TASK PROMPT
Apart from the images, reproduce every record word for word.

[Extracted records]
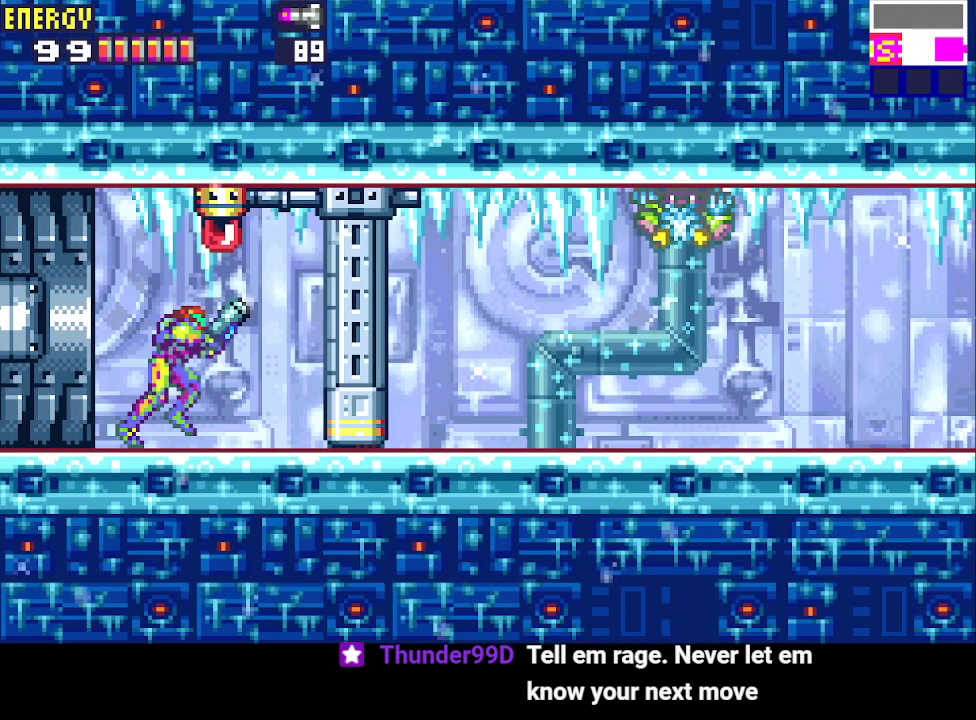
{"buttons": ["DPAD_RIGHT"], "events": [[300, "L1", "up"]]}
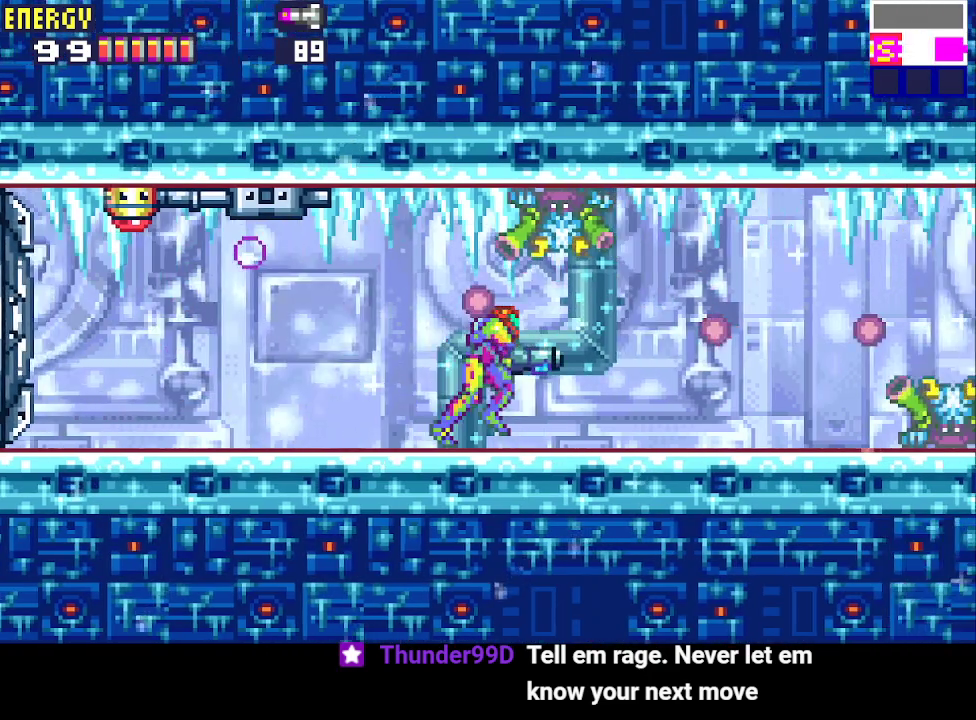
{"buttons": ["DPAD_RIGHT"], "events": []}
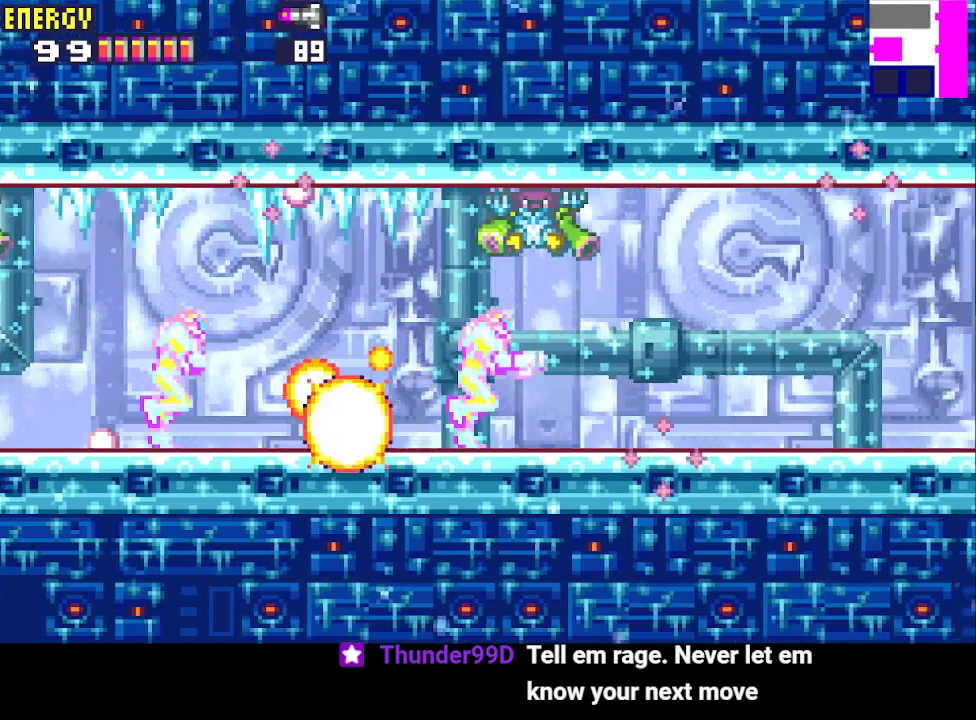
{"buttons": ["CROSS", "DPAD_RIGHT"], "events": [[67, "CROSS", "down"]]}
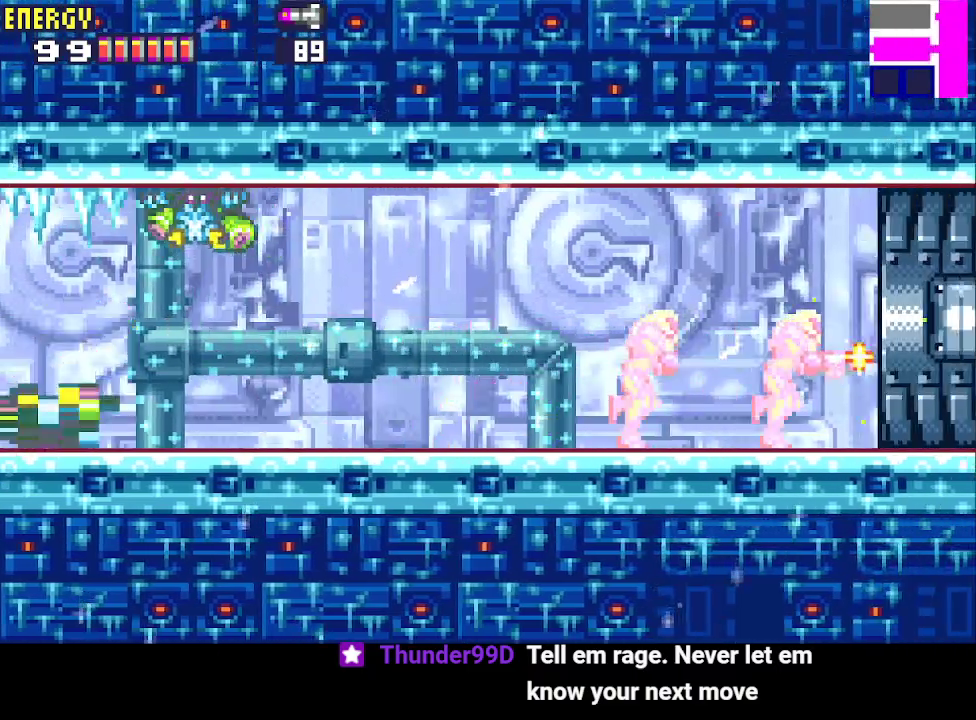
{"buttons": ["CROSS", "DPAD_RIGHT"], "events": []}
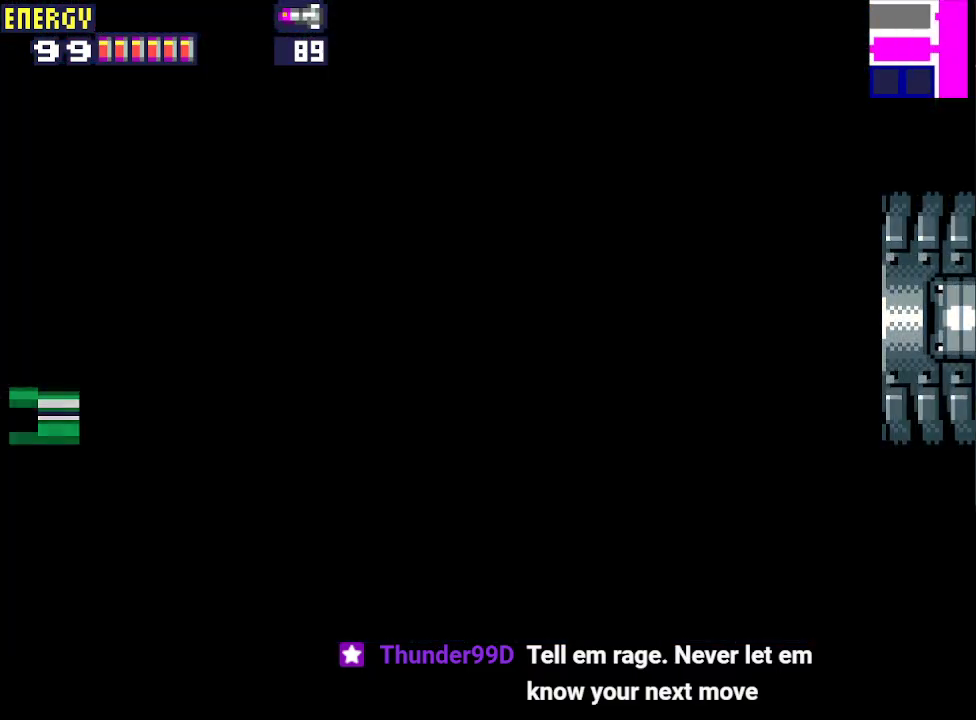
{"buttons": ["CROSS", "DPAD_RIGHT"], "events": []}
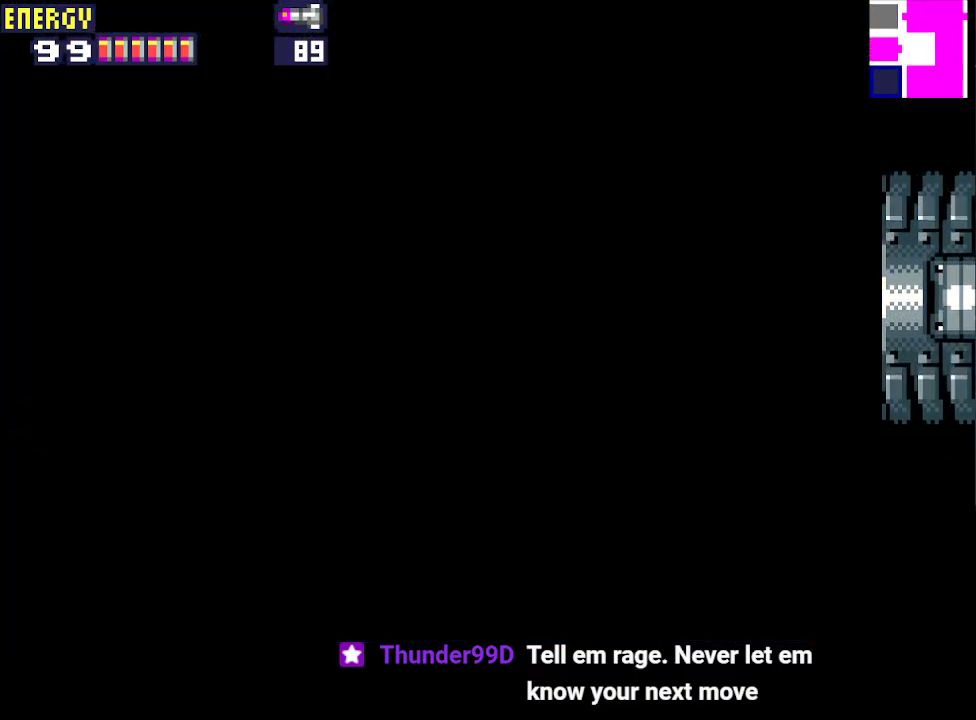
{"buttons": ["CROSS", "DPAD_RIGHT"], "events": []}
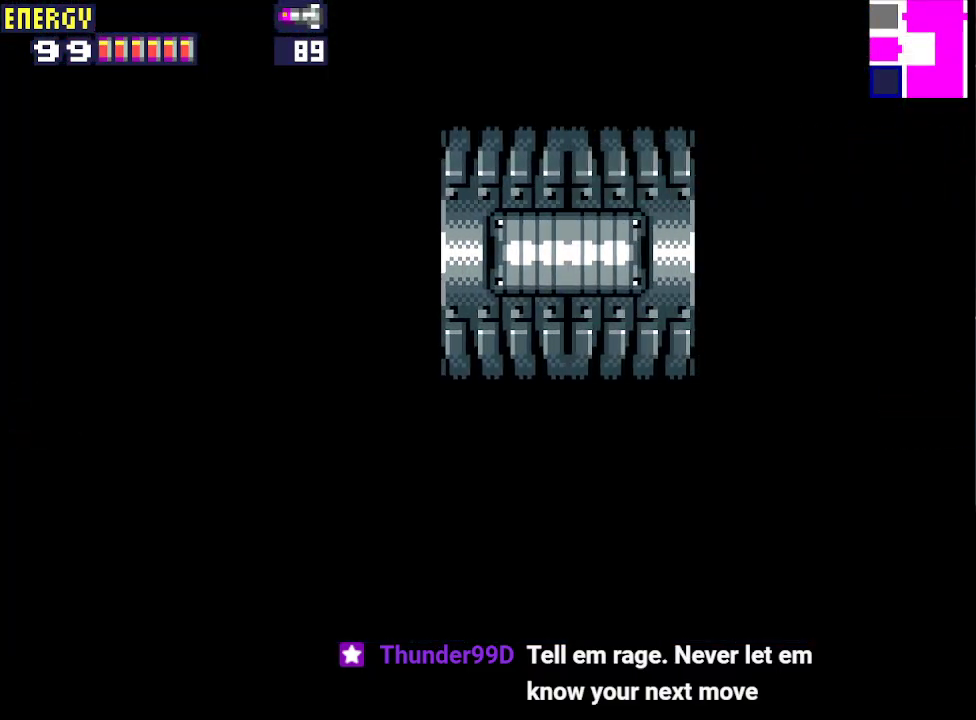
{"buttons": ["CROSS", "DPAD_RIGHT"], "events": []}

RESPONSE
{"buttons": ["DPAD_RIGHT"], "events": [[300, "L1", "up"]]}
{"buttons": ["DPAD_RIGHT"], "events": []}
{"buttons": ["CROSS", "DPAD_RIGHT"], "events": [[67, "CROSS", "down"]]}
{"buttons": ["CROSS", "DPAD_RIGHT"], "events": []}
{"buttons": ["CROSS", "DPAD_RIGHT"], "events": []}
{"buttons": ["CROSS", "DPAD_RIGHT"], "events": []}
{"buttons": ["CROSS", "DPAD_RIGHT"], "events": []}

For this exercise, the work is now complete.